Brazil produced 509,506t of copper in 2015, making it the world's 15th largest producer, according to the latest available data from the country's minerals production department DNPM.
1. Vale 445,500t
Vale's copper production (excluding African operations) reached an all-time record of 445,500t, up 7.6% over 2015, mainly due to the strong performances of Brazil's Salobo (pictured) and Canada's Sudbury.
"Production of copper in concentrate at Sossego totaled 22,500t in 4Q16, 6.6% lower than in 3Q16 due to lower ore grades being processed at the mill," Vale said in its latest production report.
Production of copper in concentrate at Salobo reached a quarterly record of 49,800t in the quarter, 12.4% and 18.6% higher than in 3Q16 and 4Q15, respectively. Salobo achieved a monthly production record of 17,449t of copper in concentrate in December, Vale said.
Production of copper from Sudbury reached a record 32,200t, 8.4% and 2.9% higher than in 3Q16 and 4Q15, respectively.
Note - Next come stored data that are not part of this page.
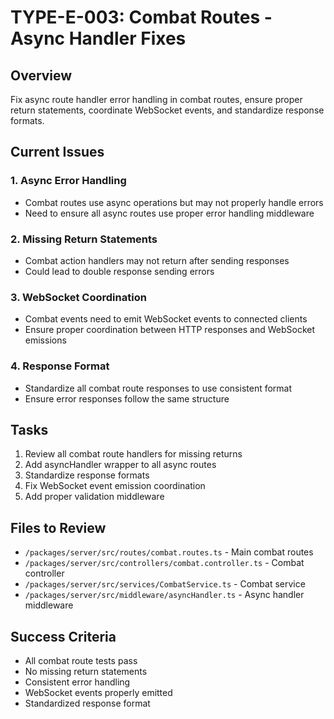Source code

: # TYPE-E-003: Combat Routes - Async Handler Fixes

## Overview
Fix async route handler error handling in combat routes, ensure proper return statements, coordinate WebSocket events, and standardize response formats.

## Current Issues

### 1. Async Error Handling
- Combat routes use async operations but may not properly handle errors
- Need to ensure all async routes use proper error handling middleware

### 2. Missing Return Statements
- Combat action handlers may not return after sending responses
- Could lead to double response sending errors

### 3. WebSocket Coordination
- Combat events need to emit WebSocket events to connected clients
- Ensure proper coordination between HTTP responses and WebSocket emissions

### 4. Response Format
- Standardize all combat route responses to use consistent format
- Ensure error responses follow the same structure

## Tasks
1. Review all combat route handlers for missing returns
2. Add asyncHandler wrapper to all async routes
3. Standardize response formats
4. Fix WebSocket event emission coordination
5. Add proper validation middleware

## Files to Review
- `/packages/server/src/routes/combat.routes.ts` - Main combat routes
- `/packages/server/src/controllers/combat.controller.ts` - Combat controller
- `/packages/server/src/services/CombatService.ts` - Combat service
- `/packages/server/src/middleware/asyncHandler.ts` - Async handler middleware

## Success Criteria
- All combat route tests pass
- No missing return statements
- Consistent error handling
- WebSocket events properly emitted
- Standardized response format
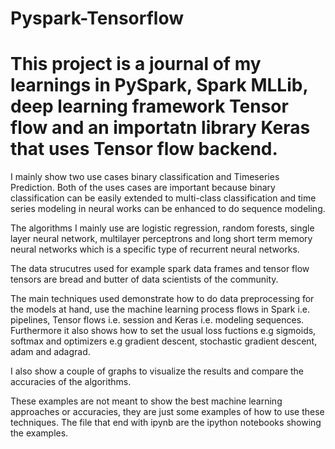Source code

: # Pyspark-Tensorflow

# This project is a journal of my learnings in PySpark, Spark MLLib, deep learning framework Tensor flow and an importatn library Keras that uses Tensor flow backend.

I mainly show two use cases binary classification and Timeseries Prediction. Both of the uses cases are important because binary classification can be easily extended to multi-class classification and time series modeling in neural works can be enhanced to do sequence modeling.

The algorithms I mainly use are logistic regression, random forests, single layer neural network, multilayer perceptrons and long short term memory neural networks which is a specific type of recurrent neural networks. 

The data strucutres used for example spark data frames and tensor flow tensors are bread and butter of data scientists of the community.

The main techniques used demonstrate how to do data preprocessing for the models at hand, use the machine learning process flows in Spark i.e. pipelines, Tensor flows i.e. session and Keras i.e. modeling sequences. Furthermore it also shows how to set the usual loss fuctions e.g sigmoids, softmax and optimizers e.g gradient descent, stochastic gradient descent, adam and adagrad. 

I also show a couple of graphs to visualize the results and compare the accuracies of the algorithms.

These examples are not meant to show the best machine learning approaches or accuracies, they are just some examples of how to use these techniques.
The file that end with ipynb are the ipython notebooks showing the examples.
Production was higher as the smelter and matte processing operations consumed previously accumulated inventory as planned, according to the report.
2. Yamana 52,389t
Copper production at Yamana's polymetallic Chapada operation in Brazil fell 12% to 116Mlb (52,389t) compared to 131Mlb in 2015.
"Output was impacted by the operating challenges experienced at Chapada in the second quarter ... including a mechanical failure with its in-pit gyratory crusher and weather related issues which made access to high-grade ore more difficult," the Toronto-based company said in an earnings release.
"Total cost of sales for copper in 2016 was US$1.93/lb sold, compared to US$1.71/lb sold in 2015. Co-product cash costs for 2016 were US$1.58/lb of copper produced from the Chapada mine, compared to US$1.47/lb of copper produced in the same period of 2015, representing a 7% increase."
Mineração Caraíba produced no copper in 2016. Output last year was interrupted on January 17 after one of the company's mines was flooded, Caraíba spokesperson Rafael Cerqueira told BNamericas on Wednesday.
After the incident, the company decided to temporarily close its mines in June.
But Caraíba resumed operations January 7, after being acquired by Canadian company Ero Copper Corp in an undisclosed deal.
"Our mine operations resumed at full steam [after the acquisition], and we hit record-high copper production in February and March," Cerqueira said, without unveiling the output figures.
Caraíba operates the Vermelhos, Suçuaruna and Angicos copper mines in Bahia state and Boa Esperança in Pará state.
The company also owns the underground Caraíba operation. The mines started operating in June 2010.